Using the article on the Dutch euthanasia debate, explain why the Knmg says the plan could weaken the current euthanasia law. Answer in one to three sentences.

> Source document
——————
Netherlands: euthanasia, debate rekindled. Knmg (doctors’ association), “no to extending the law”. Christian parties are against too

The Royal Dutch Medical Association (Knmg) expressed its “concerns and questions” about the plan to extend euthanasia to old people who think they have a “full life”, an issue that the D66 Party has at heart and could therefore be included in the next government’s agenda. According to the Dutch association, the idea “to let ‘healthy’ old people get assisted suicide when they have a real, deliberate wish to die” is “undesirable, in terms of objections in principle and practices”. The lawmakers would equate “age-related vulnerability, which people may feel for medical and non-medical reasons”, to the unbearable, irreversible pain that the current euthanasia legislation applies to, and this could undermine its clarity and effectiveness. This could also have “unwanted social effects, creating feelings of insecurity among old people and stigmatising old age”. The phrase “full life”, which has in itself a positive meaning, would be associated with lone, vulnerable people, people who have lost a sense of purpose. So, the association asks to “invest in solutions that deal with these tragic, complex problems for which there are no easy solutions”. Yesterday, the Christian Democrats and the Reformed Party submitted to the MPs a “letter of commitment”: the ten points listed therein included objection to the end-of-life laws and the defence of work-free Sundays.
——————
> Data extracts
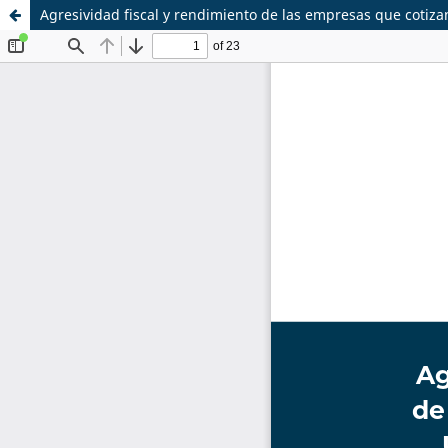
Agresividad fiscal y rendimiento de las empresas que cotiza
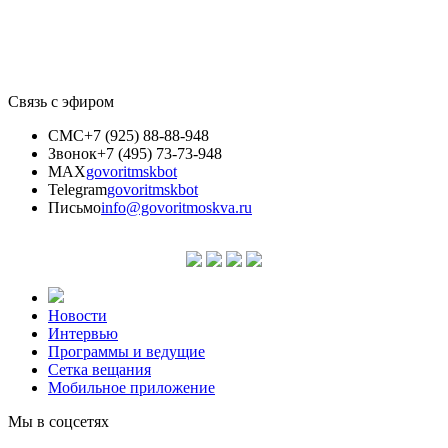
Связь с эфиром
СМС
+7 (925) 88-88-948
Звонок
+7 (495) 73-73-948
MAX
govoritmskbot
Telegram
govoritmskbot
Письмо
info@govoritmoskva.ru
Новости
Интервью
Программы и ведущие
Сетка вещания
Мобильное приложение
Мы в соцсетях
——————
> Answer to this problem
The plan would treat age-related vulnerability, which people may feel for medical and non-medical reasons, as equal to the unbearable, irreversible pain that the current law covers. The Knmg says this could undermine the law's clarity and effectiveness.